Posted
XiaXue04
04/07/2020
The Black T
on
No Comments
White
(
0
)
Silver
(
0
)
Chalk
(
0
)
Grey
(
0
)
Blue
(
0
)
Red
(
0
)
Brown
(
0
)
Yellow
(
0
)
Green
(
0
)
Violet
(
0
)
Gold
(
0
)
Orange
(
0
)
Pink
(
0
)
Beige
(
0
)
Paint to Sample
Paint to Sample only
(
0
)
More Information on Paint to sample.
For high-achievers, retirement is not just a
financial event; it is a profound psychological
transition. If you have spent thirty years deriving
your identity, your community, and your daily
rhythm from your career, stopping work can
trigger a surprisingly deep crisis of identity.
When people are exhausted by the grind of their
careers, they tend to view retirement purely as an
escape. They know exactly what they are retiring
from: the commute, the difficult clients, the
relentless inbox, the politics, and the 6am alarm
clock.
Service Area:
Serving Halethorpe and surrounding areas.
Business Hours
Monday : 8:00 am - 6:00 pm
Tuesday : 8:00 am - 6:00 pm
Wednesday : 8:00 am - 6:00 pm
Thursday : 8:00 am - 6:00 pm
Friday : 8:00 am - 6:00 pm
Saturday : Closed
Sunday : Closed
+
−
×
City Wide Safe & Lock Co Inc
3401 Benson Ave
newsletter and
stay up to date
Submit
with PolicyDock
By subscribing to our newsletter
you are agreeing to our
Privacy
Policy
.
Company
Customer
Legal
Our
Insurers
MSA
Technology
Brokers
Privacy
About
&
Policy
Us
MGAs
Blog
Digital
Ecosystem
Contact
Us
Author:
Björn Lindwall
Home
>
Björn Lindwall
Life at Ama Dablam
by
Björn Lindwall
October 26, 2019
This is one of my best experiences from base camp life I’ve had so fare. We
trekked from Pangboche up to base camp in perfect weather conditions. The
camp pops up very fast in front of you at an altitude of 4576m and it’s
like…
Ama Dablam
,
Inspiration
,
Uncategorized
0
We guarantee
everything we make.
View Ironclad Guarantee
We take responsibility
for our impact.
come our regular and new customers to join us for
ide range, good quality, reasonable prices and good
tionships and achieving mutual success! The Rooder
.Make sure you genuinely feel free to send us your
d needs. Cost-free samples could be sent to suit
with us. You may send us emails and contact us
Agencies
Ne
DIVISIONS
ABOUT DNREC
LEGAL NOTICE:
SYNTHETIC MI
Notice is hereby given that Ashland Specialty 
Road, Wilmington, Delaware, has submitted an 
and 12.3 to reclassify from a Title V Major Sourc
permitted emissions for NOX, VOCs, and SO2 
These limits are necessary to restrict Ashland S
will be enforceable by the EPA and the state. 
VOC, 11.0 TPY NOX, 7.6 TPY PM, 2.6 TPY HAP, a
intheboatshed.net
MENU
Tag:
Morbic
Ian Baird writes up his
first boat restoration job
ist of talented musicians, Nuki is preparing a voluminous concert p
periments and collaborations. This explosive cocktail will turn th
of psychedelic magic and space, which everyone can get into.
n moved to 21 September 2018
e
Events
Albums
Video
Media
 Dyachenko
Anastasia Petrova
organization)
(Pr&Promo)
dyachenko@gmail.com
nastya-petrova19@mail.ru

The problem. Copy all of the lines above word for word.

Response below.
Posted
XiaXue04
04/07/2020
The Black T
on
No Comments
White
(
0
)
Silver
(
0
)
Chalk
(
0
)
Grey
(
0
)
Blue
(
0
)
Red
(
0
)
Brown
(
0
)
Yellow
(
0
)
Green
(
0
)
Violet
(
0
)
Gold
(
0
)
Orange
(
0
)
Pink
(
0
)
Beige
(
0
)
Paint to Sample
Paint to Sample only
(
0
)
More Information on Paint to sample.
For high-achievers, retirement is not just a
financial event; it is a profound psychological
transition. If you have spent thirty years deriving
your identity, your community, and your daily
rhythm from your career, stopping work can
trigger a surprisingly deep crisis of identity.
When people are exhausted by the grind of their
careers, they tend to view retirement purely as an
escape. They know exactly what they are retiring
from: the commute, the difficult clients, the
relentless inbox, the politics, and the 6am alarm
clock.
Service Area:
Serving Halethorpe and surrounding areas.
Business Hours
Monday : 8:00 am - 6:00 pm
Tuesday : 8:00 am - 6:00 pm
Wednesday : 8:00 am - 6:00 pm
Thursday : 8:00 am - 6:00 pm
Friday : 8:00 am - 6:00 pm
Saturday : Closed
Sunday : Closed
+
−
×
City Wide Safe & Lock Co Inc
3401 Benson Ave
newsletter and
stay up to date
Submit
with PolicyDock
By subscribing to our newsletter
you are agreeing to our
Privacy
Policy
.
Company
Customer
Legal
Our
Insurers
MSA
Technology
Brokers
Privacy
About
&
Policy
Us
MGAs
Blog
Digital
Ecosystem
Contact
Us
Author:
Björn Lindwall
Home
>
Björn Lindwall
Life at Ama Dablam
by
Björn Lindwall
October 26, 2019
This is one of my best experiences from base camp life I’ve had so fare. We
trekked from Pangboche up to base camp in perfect weather conditions. The
camp pops up very fast in front of you at an altitude of 4576m and it’s
like…
Ama Dablam
,
Inspiration
,
Uncategorized
0
We guarantee
everything we make.
View Ironclad Guarantee
We take responsibility
for our impact.
come our regular and new customers to join us for
ide range, good quality, reasonable prices and good
tionships and achieving mutual success! The Rooder
.Make sure you genuinely feel free to send us your
d needs. Cost-free samples could be sent to suit
with us. You may send us emails and contact us
Agencies
Ne
DIVISIONS
ABOUT DNREC
LEGAL NOTICE:
SYNTHETIC MI
Notice is hereby given that Ashland Specialty 
Road, Wilmington, Delaware, has submitted an 
and 12.3 to reclassify from a Title V Major Sourc
permitted emissions for NOX, VOCs, and SO2 
These limits are necessary to restrict Ashland S
will be enforceable by the EPA and the state. 
VOC, 11.0 TPY NOX, 7.6 TPY PM, 2.6 TPY HAP, a
intheboatshed.net
MENU
Tag:
Morbic
Ian Baird writes up his
first boat restoration job
ist of talented musicians, Nuki is preparing a voluminous concert p
periments and collaborations. This explosive cocktail will turn th
of psychedelic magic and space, which everyone can get into.
n moved to 21 September 2018
e
Events
Albums
Video
Media
 Dyachenko
Anastasia Petrova
organization)
(Pr&Promo)
dyachenko@gmail.com
nastya-petrova19@mail.ru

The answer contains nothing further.